*TASK GOAL*. Could you copy out, word for word, the lines of the listing from its very first line through the line containing "List each element's", leaving the pictures out of your answer?

*PROVIDED DATA*.
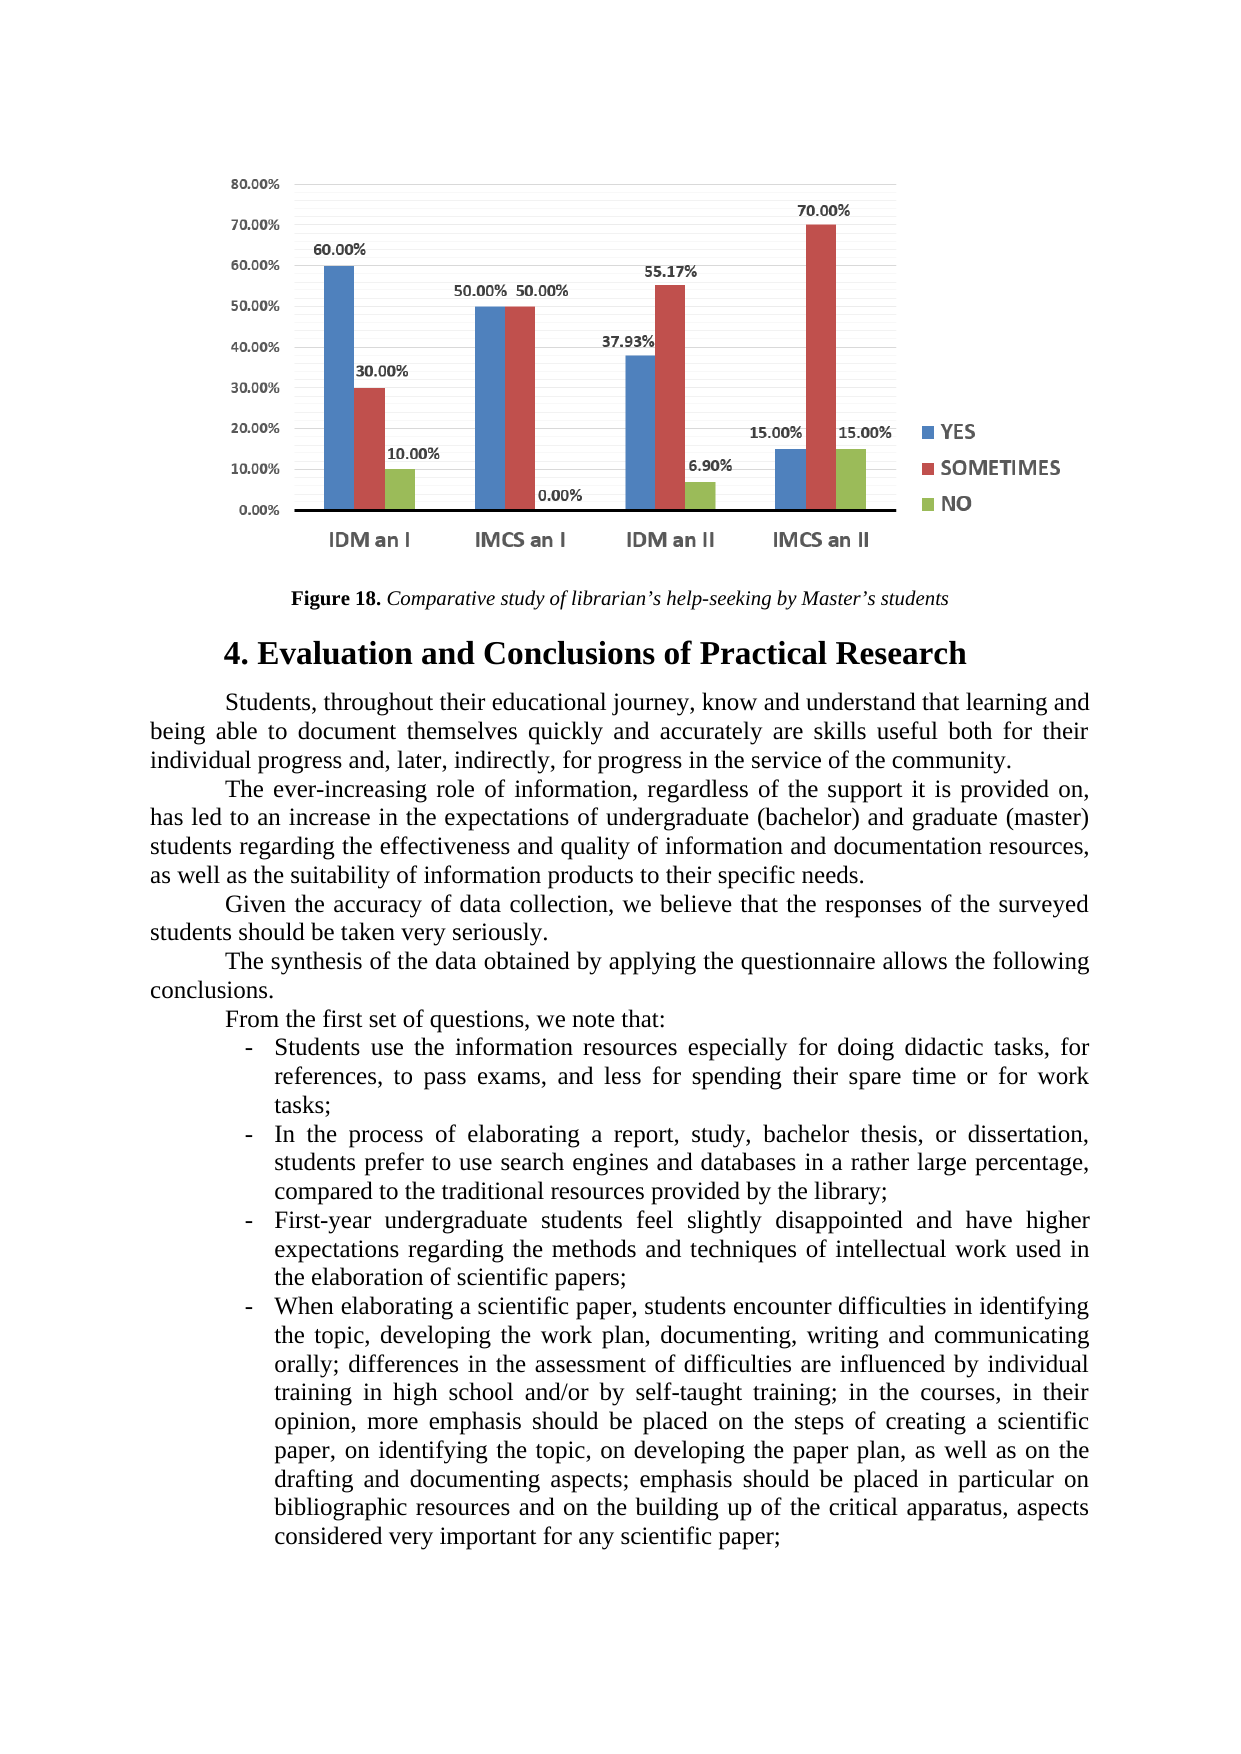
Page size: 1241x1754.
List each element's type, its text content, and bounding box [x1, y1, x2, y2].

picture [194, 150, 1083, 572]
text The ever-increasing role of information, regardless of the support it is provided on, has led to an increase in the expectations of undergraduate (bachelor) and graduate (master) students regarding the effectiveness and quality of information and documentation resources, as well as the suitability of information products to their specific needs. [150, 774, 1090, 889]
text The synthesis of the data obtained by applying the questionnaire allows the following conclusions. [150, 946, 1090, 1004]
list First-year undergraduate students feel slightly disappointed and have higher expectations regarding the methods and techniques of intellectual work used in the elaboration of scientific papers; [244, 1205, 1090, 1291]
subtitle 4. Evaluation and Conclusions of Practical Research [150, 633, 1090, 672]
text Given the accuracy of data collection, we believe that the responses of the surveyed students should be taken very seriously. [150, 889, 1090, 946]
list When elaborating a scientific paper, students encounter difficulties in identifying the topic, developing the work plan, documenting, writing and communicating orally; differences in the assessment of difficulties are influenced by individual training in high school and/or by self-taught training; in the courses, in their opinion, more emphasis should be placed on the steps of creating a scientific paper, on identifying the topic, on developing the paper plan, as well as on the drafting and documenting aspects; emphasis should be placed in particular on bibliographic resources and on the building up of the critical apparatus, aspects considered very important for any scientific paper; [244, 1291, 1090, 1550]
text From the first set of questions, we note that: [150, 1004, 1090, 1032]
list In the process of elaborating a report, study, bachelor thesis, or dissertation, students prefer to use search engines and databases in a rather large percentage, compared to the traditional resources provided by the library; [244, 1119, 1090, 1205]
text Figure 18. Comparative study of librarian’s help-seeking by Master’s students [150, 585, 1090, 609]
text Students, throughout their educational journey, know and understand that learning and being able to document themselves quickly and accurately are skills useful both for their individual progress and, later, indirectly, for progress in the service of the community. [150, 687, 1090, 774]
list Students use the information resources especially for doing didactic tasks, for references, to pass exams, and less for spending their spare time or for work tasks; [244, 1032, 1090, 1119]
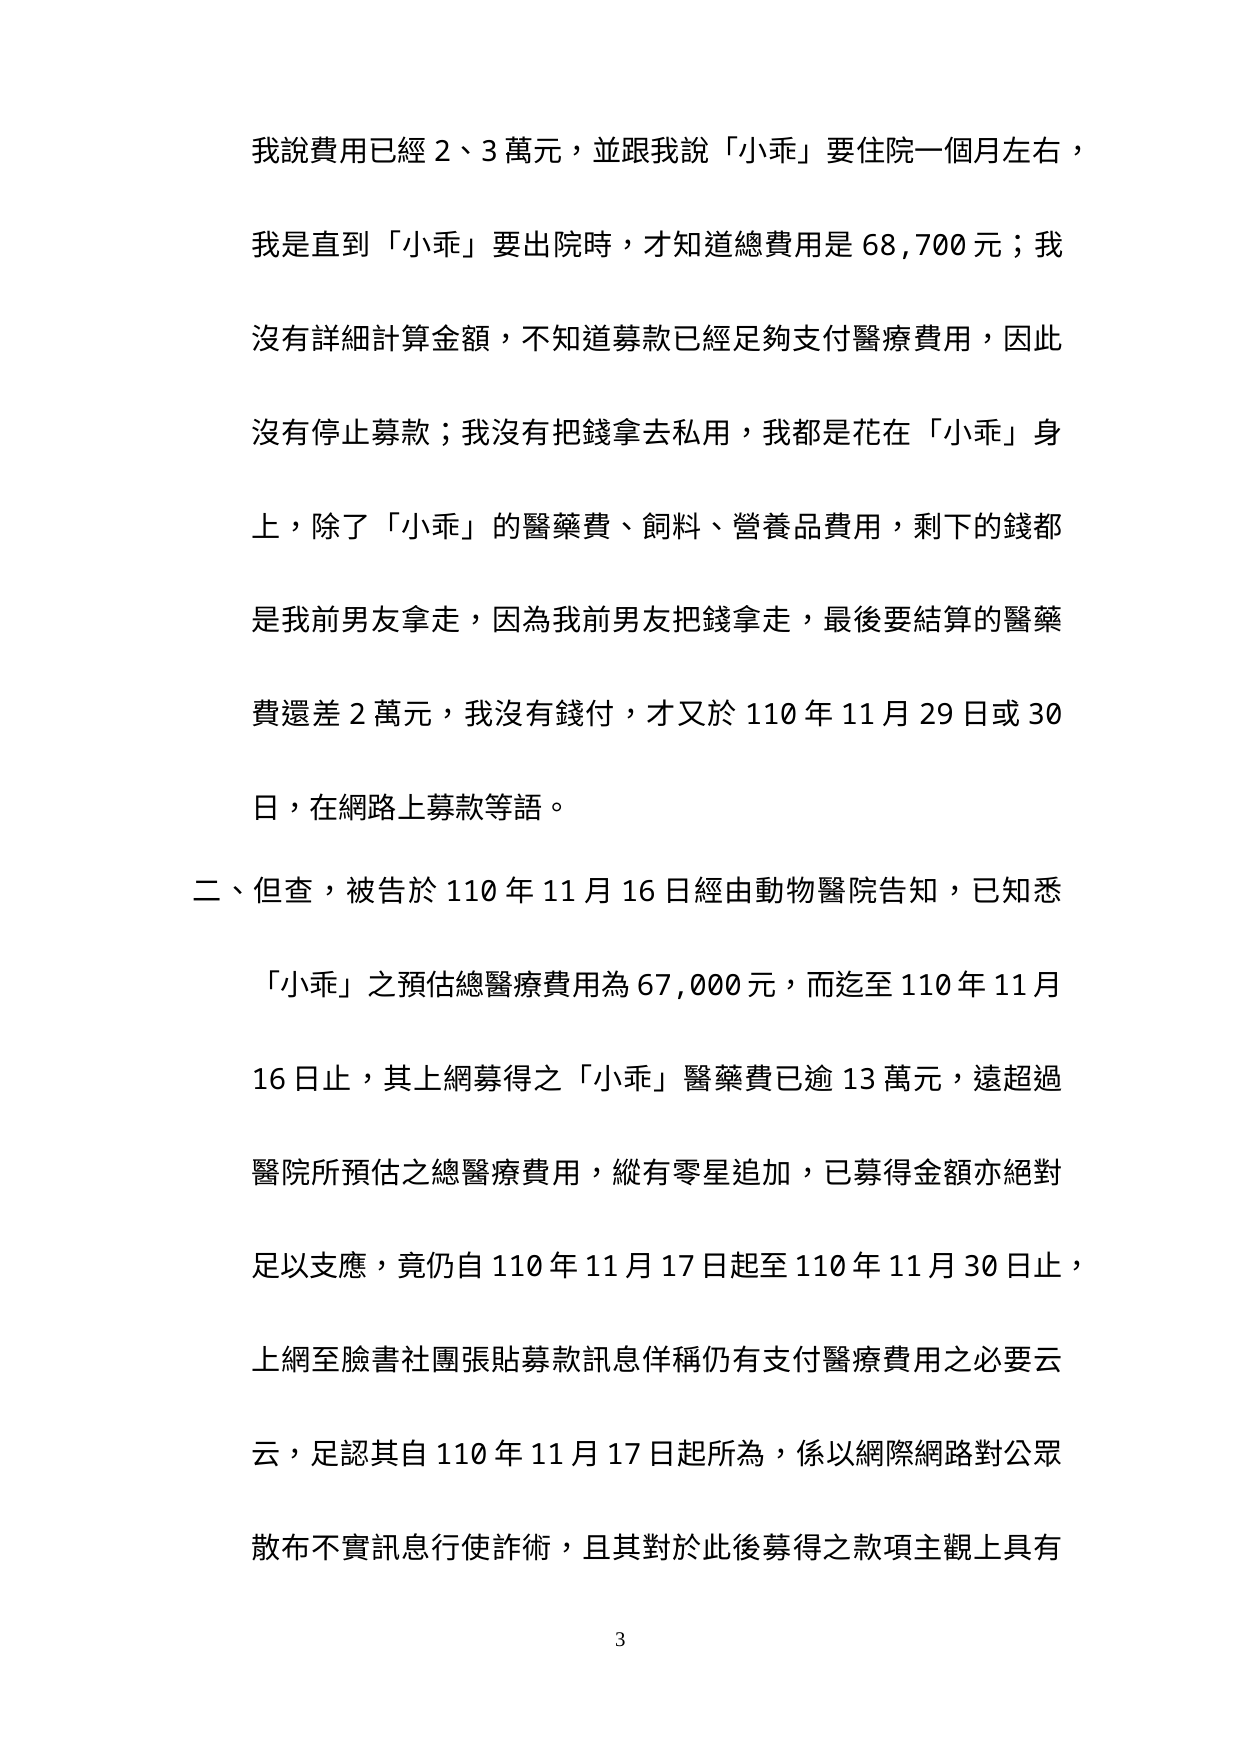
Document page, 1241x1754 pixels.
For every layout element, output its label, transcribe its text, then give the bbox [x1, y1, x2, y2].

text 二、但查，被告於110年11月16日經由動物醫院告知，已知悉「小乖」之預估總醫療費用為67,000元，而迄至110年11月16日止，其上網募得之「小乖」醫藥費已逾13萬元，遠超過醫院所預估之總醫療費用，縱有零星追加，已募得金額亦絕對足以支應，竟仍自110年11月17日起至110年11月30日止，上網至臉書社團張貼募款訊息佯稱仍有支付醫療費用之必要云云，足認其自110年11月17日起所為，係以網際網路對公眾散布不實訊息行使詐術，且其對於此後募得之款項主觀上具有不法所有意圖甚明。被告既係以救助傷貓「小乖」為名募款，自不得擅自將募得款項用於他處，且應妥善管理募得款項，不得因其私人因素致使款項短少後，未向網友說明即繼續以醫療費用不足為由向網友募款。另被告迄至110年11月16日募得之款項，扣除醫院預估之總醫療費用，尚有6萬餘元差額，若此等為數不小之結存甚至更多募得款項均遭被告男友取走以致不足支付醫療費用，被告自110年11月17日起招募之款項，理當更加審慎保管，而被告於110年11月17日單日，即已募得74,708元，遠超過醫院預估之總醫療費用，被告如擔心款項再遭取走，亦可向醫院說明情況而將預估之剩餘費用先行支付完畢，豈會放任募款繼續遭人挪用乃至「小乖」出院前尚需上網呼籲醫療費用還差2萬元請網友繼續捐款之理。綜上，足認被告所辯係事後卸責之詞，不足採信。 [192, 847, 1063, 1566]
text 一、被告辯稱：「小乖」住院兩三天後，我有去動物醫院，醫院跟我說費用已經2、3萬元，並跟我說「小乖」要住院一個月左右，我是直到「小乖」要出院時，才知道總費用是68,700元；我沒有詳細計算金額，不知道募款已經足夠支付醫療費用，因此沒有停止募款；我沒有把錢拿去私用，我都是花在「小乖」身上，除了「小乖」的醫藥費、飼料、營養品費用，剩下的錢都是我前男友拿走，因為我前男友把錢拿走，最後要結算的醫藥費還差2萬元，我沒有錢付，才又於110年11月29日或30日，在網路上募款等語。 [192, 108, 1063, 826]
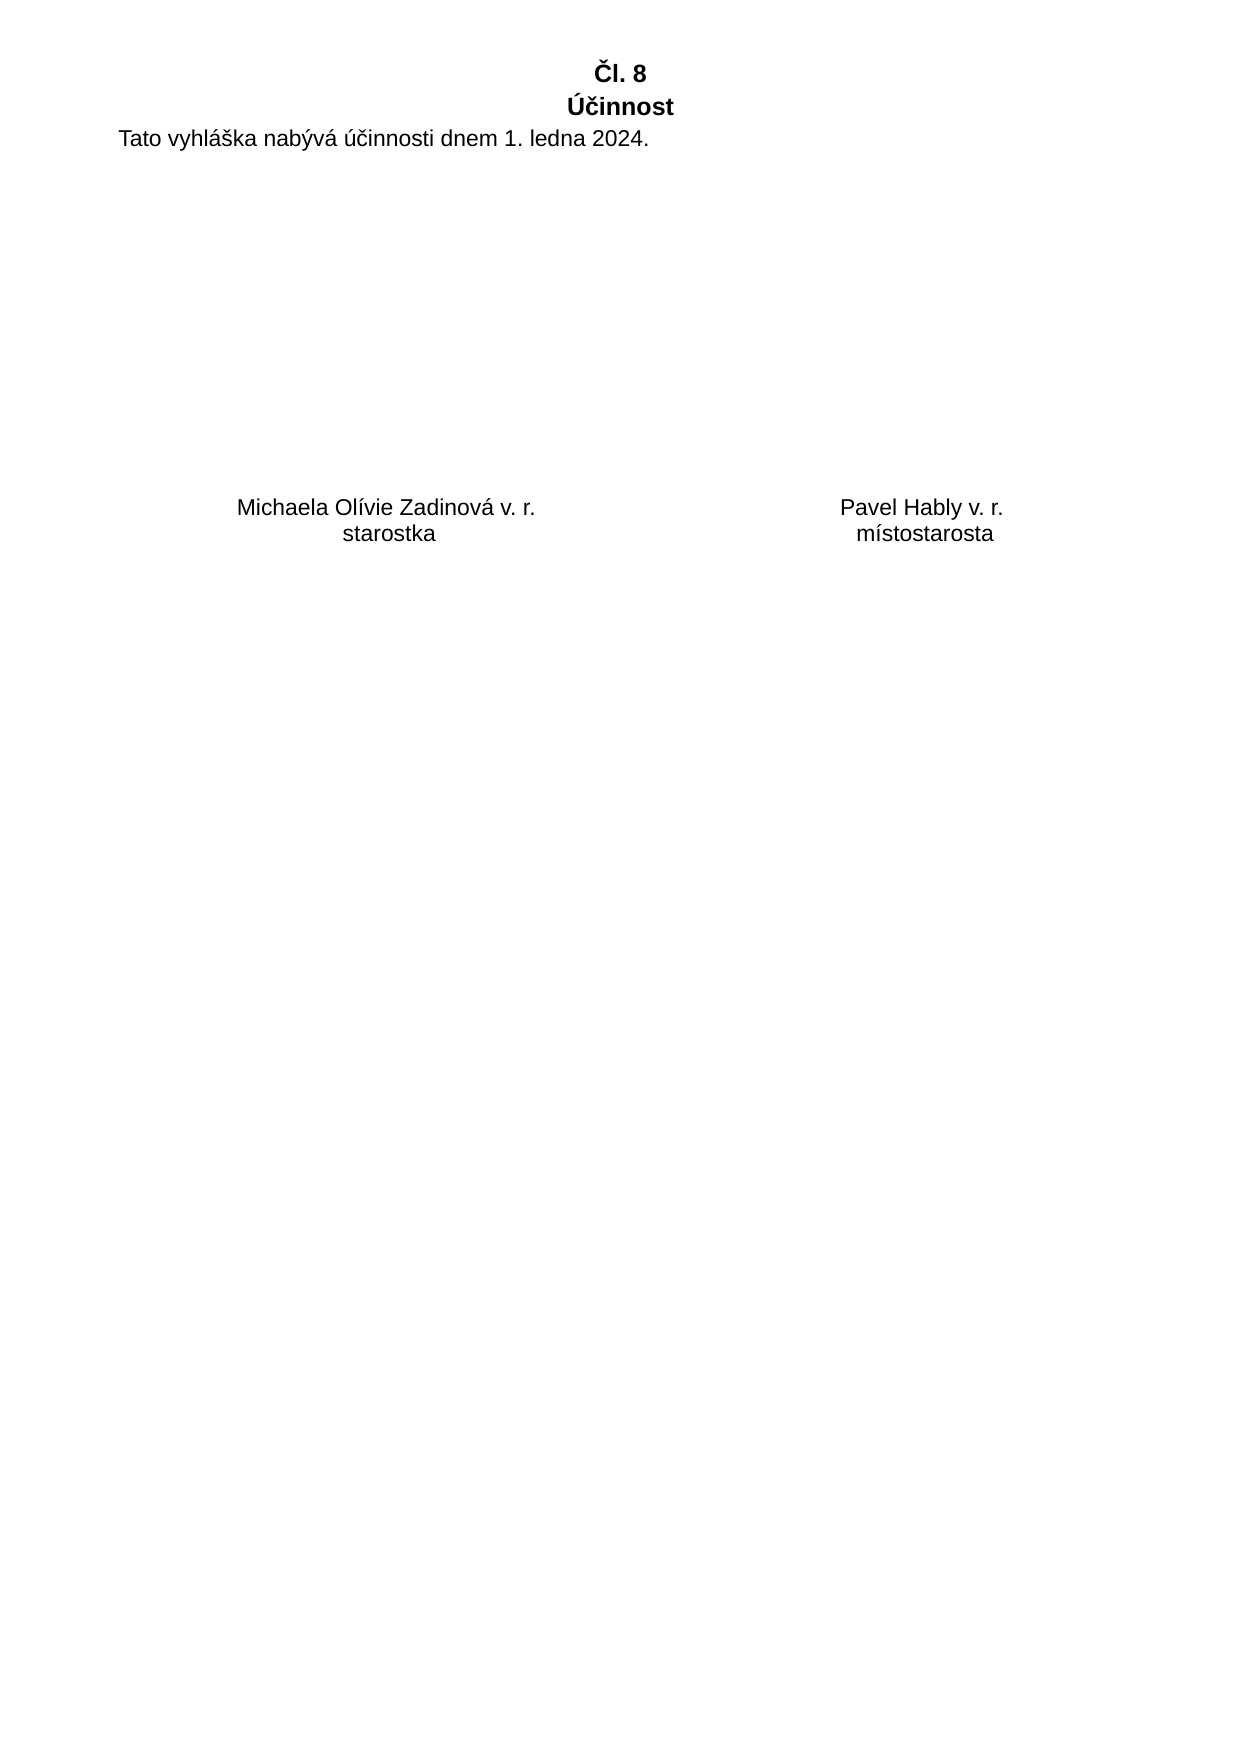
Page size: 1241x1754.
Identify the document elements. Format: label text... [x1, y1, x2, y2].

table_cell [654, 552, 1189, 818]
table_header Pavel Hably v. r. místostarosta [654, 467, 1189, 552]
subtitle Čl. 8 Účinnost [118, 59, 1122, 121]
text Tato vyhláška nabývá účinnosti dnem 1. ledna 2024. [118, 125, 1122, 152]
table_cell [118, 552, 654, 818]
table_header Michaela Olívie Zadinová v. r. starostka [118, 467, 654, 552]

*FINISHED TASK*.
Page size: 1241x1754.
List each element's type, its text content, and bounding box [x1, y1, x2, y2].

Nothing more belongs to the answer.